### [INFORMATION PROVIDED]
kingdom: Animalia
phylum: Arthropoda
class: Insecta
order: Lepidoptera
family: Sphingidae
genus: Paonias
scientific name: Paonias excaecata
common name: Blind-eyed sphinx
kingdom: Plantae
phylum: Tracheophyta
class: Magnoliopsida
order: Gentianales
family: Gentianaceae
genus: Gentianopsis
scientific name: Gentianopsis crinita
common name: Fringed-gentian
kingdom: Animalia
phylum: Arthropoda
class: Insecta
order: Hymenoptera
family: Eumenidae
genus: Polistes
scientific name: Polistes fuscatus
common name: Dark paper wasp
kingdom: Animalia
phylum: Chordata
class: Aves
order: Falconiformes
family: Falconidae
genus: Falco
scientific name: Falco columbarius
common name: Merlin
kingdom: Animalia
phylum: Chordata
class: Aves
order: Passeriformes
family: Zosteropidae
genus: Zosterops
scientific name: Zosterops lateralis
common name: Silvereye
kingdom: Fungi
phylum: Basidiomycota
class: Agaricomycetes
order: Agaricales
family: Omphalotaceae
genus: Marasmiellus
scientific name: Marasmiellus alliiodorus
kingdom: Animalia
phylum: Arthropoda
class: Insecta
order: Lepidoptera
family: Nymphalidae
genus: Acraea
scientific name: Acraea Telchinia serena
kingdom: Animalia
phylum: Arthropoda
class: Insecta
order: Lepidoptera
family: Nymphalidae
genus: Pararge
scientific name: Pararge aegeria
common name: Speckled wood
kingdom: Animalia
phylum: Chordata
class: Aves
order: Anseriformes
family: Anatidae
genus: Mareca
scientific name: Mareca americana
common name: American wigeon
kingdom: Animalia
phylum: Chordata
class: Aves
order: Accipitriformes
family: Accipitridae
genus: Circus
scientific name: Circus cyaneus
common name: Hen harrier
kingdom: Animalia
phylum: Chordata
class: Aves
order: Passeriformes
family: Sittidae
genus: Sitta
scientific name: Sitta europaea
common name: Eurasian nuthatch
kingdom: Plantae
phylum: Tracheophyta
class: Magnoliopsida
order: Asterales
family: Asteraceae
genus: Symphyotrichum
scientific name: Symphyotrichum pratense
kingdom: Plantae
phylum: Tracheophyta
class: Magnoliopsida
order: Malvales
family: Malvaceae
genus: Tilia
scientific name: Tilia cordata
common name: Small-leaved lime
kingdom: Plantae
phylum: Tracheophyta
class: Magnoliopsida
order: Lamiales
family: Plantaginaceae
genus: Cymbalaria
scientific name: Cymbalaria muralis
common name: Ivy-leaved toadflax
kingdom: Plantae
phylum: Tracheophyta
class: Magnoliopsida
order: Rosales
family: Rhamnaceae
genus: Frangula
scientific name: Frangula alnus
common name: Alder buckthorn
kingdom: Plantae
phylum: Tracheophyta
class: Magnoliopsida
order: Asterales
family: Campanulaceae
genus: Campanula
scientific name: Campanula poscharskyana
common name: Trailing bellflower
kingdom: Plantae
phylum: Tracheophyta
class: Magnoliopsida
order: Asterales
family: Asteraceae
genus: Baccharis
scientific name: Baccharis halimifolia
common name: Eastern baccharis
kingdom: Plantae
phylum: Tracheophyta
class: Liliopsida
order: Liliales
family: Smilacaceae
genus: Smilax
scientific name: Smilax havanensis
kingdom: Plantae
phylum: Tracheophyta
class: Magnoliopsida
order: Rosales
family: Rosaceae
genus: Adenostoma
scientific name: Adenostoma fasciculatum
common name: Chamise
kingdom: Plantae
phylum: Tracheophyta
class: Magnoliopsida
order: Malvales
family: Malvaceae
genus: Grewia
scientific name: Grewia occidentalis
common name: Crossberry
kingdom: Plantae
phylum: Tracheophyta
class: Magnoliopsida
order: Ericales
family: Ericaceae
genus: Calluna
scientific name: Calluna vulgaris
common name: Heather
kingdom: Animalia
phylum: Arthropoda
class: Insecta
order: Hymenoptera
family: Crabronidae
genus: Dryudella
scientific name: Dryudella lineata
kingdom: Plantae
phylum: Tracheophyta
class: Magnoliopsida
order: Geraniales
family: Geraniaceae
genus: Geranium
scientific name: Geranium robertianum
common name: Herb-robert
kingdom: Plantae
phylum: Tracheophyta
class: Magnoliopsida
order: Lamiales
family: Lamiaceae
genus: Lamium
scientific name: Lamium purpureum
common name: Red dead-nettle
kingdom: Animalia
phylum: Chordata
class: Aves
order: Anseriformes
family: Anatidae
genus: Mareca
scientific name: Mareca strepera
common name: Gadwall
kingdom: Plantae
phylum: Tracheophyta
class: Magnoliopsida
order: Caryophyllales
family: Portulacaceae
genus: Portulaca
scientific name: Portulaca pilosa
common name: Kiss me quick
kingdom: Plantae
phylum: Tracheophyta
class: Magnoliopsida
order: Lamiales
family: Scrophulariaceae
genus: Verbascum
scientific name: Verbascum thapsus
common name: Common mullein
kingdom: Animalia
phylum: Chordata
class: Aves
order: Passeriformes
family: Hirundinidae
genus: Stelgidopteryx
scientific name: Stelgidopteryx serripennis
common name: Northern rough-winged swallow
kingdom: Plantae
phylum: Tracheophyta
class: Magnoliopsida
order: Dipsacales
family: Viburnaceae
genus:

### [WHAT IS ASKED]
Give everything from the line containing "order: Ericales" down to the end of the entries as a JSON list of strings, with one string for each line and any blank lines left out.

### [RESULT OF THE TASK]
[
  "order: Ericales",
  "family: Ericaceae",
  "genus: Calluna",
  "scientific name: Calluna vulgaris",
  "common name: Heather",
  "kingdom: Animalia",
  "phylum: Arthropoda",
  "class: Insecta",
  "order: Hymenoptera",
  "family: Crabronidae",
  "genus: Dryudella",
  "scientific name: Dryudella lineata",
  "kingdom: Plantae",
  "phylum: Tracheophyta",
  "class: Magnoliopsida",
  "order: Geraniales",
  "family: Geraniaceae",
  "genus: Geranium",
  "scientific name: Geranium robertianum",
  "common name: Herb-robert",
  "kingdom: Plantae",
  "phylum: Tracheophyta",
  "class: Magnoliopsida",
  "order: Lamiales",
  "family: Lamiaceae",
  "genus: Lamium",
  "scientific name: Lamium purpureum",
  "common name: Red dead-nettle",
  "kingdom: Animalia",
  "phylum: Chordata",
  "class: Aves",
  "order: Anseriformes",
  "family: Anatidae",
  "genus: Mareca",
  "scientific name: Mareca strepera",
  "common name: Gadwall",
  "kingdom: Plantae",
  "phylum: Tracheophyta",
  "class: Magnoliopsida",
  "order: Caryophyllales",
  "family: Portulacaceae",
  "genus: Portulaca",
  "scientific name: Portulaca pilosa",
  "common name: Kiss me quick",
  "kingdom: Plantae",
  "phylum: Tracheophyta",
  "class: Magnoliopsida",
  "order: Lamiales",
  "family: Scrophulariaceae",
  "genus: Verbascum",
  "scientific name: Verbascum thapsus",
  "common name: Common mullein",
  "kingdom: Animalia",
  "phylum: Chordata",
  "class: Aves",
  "order: Passeriformes",
  "family: Hirundinidae",
  "genus: Stelgidopteryx",
  "scientific name: Stelgidopteryx serripennis",
  "common name: Northern rough-winged swallow",
  "kingdom: Plantae",
  "phylum: Tracheophyta",
  "class: Magnoliopsida",
  "order: Dipsacales",
  "family: Viburnaceae",
  "genus:"
]